Sex Work and Trafficking: How They Are Different and Why It Matters

Sex Work and Trafficking: How They Are Different and Why It Matters

Sex Work and Trafficking: How They Are Different and Why It Matters

Sex work, broadly defined, is the exchange of sexual services for money or goods, including housing, food, drugs, or basic necessities. It may involve working independently, with others, or for a third party. Individuals may engage in sex work regularly or sporadically. Sex workers include people of all genders, races, and ages. Some forms of sex work (the exchange of sexual conduct for money or goods) are prohibited by prostitution laws, while other kinds, such as stripping or erotic dancing, are regulated by laws such as zoning or alcohol laws, and are not criminal, per se.

Work in the sex sector/sex trades occurs in many different forms and settings, including street-based or web-based settings, escort services, and video camera work, among others. Of the forms of sex work covered by prostitution laws, street-based sex work tends to be the most precarious because it is the most public and visible and therefore the most subjected to harassment, policing, and criminalization.
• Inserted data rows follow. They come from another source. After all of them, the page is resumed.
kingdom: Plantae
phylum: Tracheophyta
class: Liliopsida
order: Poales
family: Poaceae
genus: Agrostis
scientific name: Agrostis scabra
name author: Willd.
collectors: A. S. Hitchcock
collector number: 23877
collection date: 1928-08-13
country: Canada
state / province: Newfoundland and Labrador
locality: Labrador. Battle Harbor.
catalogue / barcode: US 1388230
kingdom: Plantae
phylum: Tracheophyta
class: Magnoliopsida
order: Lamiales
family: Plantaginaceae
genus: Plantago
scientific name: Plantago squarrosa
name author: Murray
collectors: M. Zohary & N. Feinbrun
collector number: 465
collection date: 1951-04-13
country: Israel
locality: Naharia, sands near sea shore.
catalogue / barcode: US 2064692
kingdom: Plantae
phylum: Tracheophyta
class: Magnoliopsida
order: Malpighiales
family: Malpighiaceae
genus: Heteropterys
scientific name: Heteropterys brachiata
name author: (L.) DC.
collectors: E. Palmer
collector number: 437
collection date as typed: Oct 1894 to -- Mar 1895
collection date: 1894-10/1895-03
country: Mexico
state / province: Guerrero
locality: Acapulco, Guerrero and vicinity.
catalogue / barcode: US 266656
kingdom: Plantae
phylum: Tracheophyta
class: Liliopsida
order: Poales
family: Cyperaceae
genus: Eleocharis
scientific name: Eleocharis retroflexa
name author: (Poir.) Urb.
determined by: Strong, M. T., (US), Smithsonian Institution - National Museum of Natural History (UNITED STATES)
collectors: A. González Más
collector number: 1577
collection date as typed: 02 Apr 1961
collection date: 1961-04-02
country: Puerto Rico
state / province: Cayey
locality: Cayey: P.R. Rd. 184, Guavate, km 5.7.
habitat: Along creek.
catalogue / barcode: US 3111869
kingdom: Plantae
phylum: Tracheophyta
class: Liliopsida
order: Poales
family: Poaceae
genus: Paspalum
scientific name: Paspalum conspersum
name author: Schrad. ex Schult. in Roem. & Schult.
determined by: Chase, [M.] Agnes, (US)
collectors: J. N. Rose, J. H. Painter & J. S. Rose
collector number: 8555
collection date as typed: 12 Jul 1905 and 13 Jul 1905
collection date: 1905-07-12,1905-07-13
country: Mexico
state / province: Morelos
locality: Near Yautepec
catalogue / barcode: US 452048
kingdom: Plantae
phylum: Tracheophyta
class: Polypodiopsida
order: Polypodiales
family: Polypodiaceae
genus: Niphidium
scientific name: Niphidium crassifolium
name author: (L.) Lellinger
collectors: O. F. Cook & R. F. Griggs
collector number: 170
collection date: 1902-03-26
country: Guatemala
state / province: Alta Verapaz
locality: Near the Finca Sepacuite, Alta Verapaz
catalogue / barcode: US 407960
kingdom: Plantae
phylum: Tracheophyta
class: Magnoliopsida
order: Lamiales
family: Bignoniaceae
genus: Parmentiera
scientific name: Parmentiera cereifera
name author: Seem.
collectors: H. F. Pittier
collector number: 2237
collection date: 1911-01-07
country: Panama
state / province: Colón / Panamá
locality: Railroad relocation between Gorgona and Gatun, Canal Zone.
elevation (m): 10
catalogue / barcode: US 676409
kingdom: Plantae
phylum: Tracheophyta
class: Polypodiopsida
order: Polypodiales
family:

This issue brief uses the term sex worker to describe a person whose labor or livelihood includes the selling or trading of sexual conduct for money or other goods of value. Using the term “sex work” reinforces the idea that sexual labor is work and supports the discussion of applying labor rights and concern for the conditions of work to sex work. However, while the term was adopted by persons within the sex trades as a self-designation, not everyone who participates in the sex trades identifies as a sex worker.